At around noon on 14 December, a middle-aged man was painting on a wall of Jamia Millia Islamia’s Chemistry Department that faces the varsity’s Central Canteen. That day, many students were painting colourful messages on every other wall in Jamia, expressing their opposition to the recently enacted Citizenship (Amendment) Act, 2019.
But the man’s brush strokes were an attempt to efface an Islamic proclamation of faith written in Arabic on the wall: “La ilaha illallah”—There is no god but Allah. A group of about fifteen students and security guards were standing next to him. The group started cheering on the guards for paying heed to their complaint against the “communal slogan,” and asking someone to repaint it. At that moment, another group of about ten–fifteen students walked into scene, visibly upset at the attempt of effacement. One of them said, “How dare you attempt to remove this? Isn’t this the whole reason why Citizenship Amendment Act and National Register of Citizens are being used to target us?”

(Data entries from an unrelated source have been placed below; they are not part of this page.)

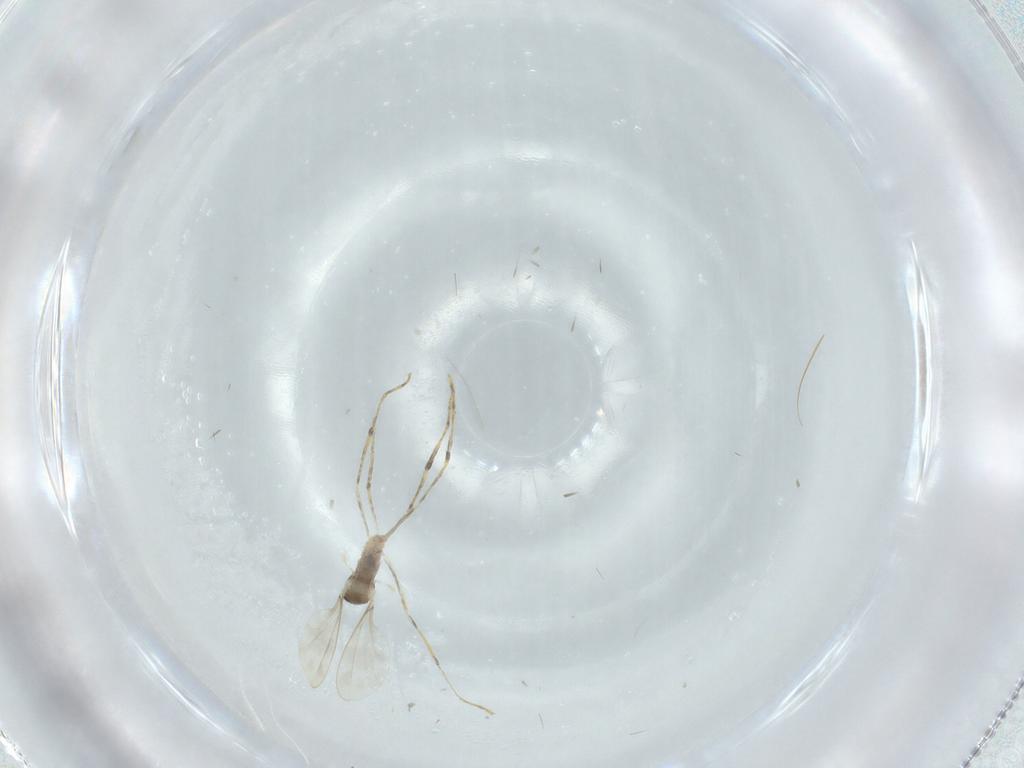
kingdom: Animalia
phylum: Arthropoda
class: Insecta
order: Diptera
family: Cecidomyiidae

The man holding the brush sensed the tension and quickly walked away. One of the students from the second group rewrote the two words that had been painted over by then. Students from the second group began telling those gathered there that the CAA needed to be seen as an attack on Islam and Muslims, and that it must be an entry point for Muslim assertion. The first group retorted by calling the slogan “communal” in an otherwise secular movement—“Non-Muslims are also joining in, after all,” one of them said.